Collaboration Works

 

One of the most difficult tasks is to bring different people and organizations together to work towards a common goal. But the simple truth is that — beyond the various skills, interests and expectations — when you collaborate, one plus one CAN equal three.

For the past two years, the Ontario Neurotrauma Foundation (ONF) has been working to facilitate increased collaboration within the
neurotrauma field in Ontario, particularly in the areas of rehabilitation and injury prevention.

Because the foundation is both a funder and a grant recipient (it receives funding from the Ontario Ministry of Health and Long-Term Care), its Executive Director, Kent Bassett-Spiers, believes the ONF is in a position to understand and build on the strengths of the diverse neurotrauma stakeholders in Ontario.

“It is estimated that the impact of spinal cord and traumatic brain injury is one of the single most costly occurrences in Ontario’s health system,” says Bassett-Spiers. “Cross-cutting collaboration among all stakeholders is essential in building synergy that supports not only new knowledge, but also the examination of the best ways of putting that knowledge to work for the benefit of people living with neurotrauma and all Ontarians.”

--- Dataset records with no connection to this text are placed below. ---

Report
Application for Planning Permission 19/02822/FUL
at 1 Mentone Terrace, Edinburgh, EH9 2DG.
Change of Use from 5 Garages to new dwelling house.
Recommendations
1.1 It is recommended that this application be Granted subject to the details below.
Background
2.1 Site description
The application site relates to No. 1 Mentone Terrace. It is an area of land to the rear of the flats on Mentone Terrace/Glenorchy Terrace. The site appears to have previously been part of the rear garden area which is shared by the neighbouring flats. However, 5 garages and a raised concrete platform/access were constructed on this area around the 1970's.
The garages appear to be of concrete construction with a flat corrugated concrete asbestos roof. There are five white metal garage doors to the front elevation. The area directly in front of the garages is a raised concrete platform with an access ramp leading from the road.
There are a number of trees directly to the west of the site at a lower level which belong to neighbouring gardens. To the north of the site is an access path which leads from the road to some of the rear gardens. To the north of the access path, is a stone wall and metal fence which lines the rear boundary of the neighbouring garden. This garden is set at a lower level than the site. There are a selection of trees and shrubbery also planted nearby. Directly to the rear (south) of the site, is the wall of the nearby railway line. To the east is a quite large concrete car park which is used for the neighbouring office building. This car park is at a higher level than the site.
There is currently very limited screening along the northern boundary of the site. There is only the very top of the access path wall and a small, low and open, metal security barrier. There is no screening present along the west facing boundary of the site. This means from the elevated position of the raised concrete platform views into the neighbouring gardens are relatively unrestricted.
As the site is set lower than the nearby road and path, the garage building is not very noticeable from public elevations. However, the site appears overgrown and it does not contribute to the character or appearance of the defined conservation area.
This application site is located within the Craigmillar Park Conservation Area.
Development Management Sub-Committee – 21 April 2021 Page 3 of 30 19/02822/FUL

In addition to the foundation’s own provincial and national strategic alliances that are helping to reduce duplication and leverage increased funds to stakeholders in Ontario (one of the nine founding members of the Canadian Neurotrauma Research Program, the ONF has a strategic alliance with the Rick Hansen Institute to minimize duplication and reduce costs associated with its annual grant review), the ONF encourages collaboration among individual grant applicants and research centres across the province.

Two grants that have benefited from the collaborative approach are the Greater Kingston Area Enhanced R.I.D.E (Reduce Impaired Driving Everywhere) Program and a recent compendium of best practices in prevention of neurotrauma.

Greater Kingston Area Enhanced R.I.D.E. Program The Greater Kingston Area Safe and Sober Community Alliance received start-up funding from the ONF in 1999 to launch an Enhanced R.I.D.E Program, designed to reduce the number of deaths and injuries caused by drinking driving. Alcohol abuse costs the province about $2-billion annually for hospital care, rehabilitation and pain and suffering. Sixteen per cent of people with head injuries are found to be legally impaired, as are 25 per cent of those with cervical spine injuries.

The program includes a new recently unveiled mobile R.I.D.E. unit. The unit, a 16-foot cube van equipped with a high-tech breath-testing machine and other features, is a “police station on wheels” that will make R.I.D.E. checks more efficient by allowing them to be carried out on site and at a variety of checkpoints.

The Safe and Sober Community Alliance is a coalition of 14 organizations, including, among others, the Canadian Red Cross, the Kingston and District Safety Council, Mothers Against Drunk Driving, the Ontario Ministry of Transportation, Queen’s University, local Ontario Provincial Police and Kingston City Police.

Safe and Sober Coordinator Sandra Newton believes that the mobile unit, which is the first community-owned van designed exclusively to carry out spot checks in Ontario, is the result of community partnership. “In addition to providing a sense of continuity,” says Newton, “the various members of the alliance help to build on our strength and credibility in reaching our goal of reducing the number of deaths and injuries caused by alcohol abuse.”

For further information about the Enhanced R.I.D.E Program, contact Sandra Newton at (613) 549-1232, ext. 108.

Compendium of Effective, Evidence-Based Practices in Prevention of Neurotrauma Released as a Request for Proposals by the ONF in 1999, the project to develop a compendium of best practices in neurotrauma injury prevention also benefited from a collaborative approach
with researchers from Laurentian University, Bloorview MacMillan Centre, Sunnybrook and Women’s College Health Sciences Centre,
Queen’s University and University of Toronto.

The research team, led by Dr. Richard Volpe, Co-Director of the Institute of Child Study at the University of Toronto, received funding from the ONF to conduct a study identifying provincial, national and international prevention strategies that have been evaluated, have demonstrated results and are most relevant to Ontario’s neurotrauma injury profile. The compendium is a resource tool to support injury-prevention strategies in Ontario.

Volpe believes that bringing together disciplines enhances the provincial, national and international relationships necessary to address complex problems. “The approach we’ve taken,” he says, “is appropriate when you are wrestling with a dragon like injury prevention, where it is necessary to have the goal supersede individual interests.”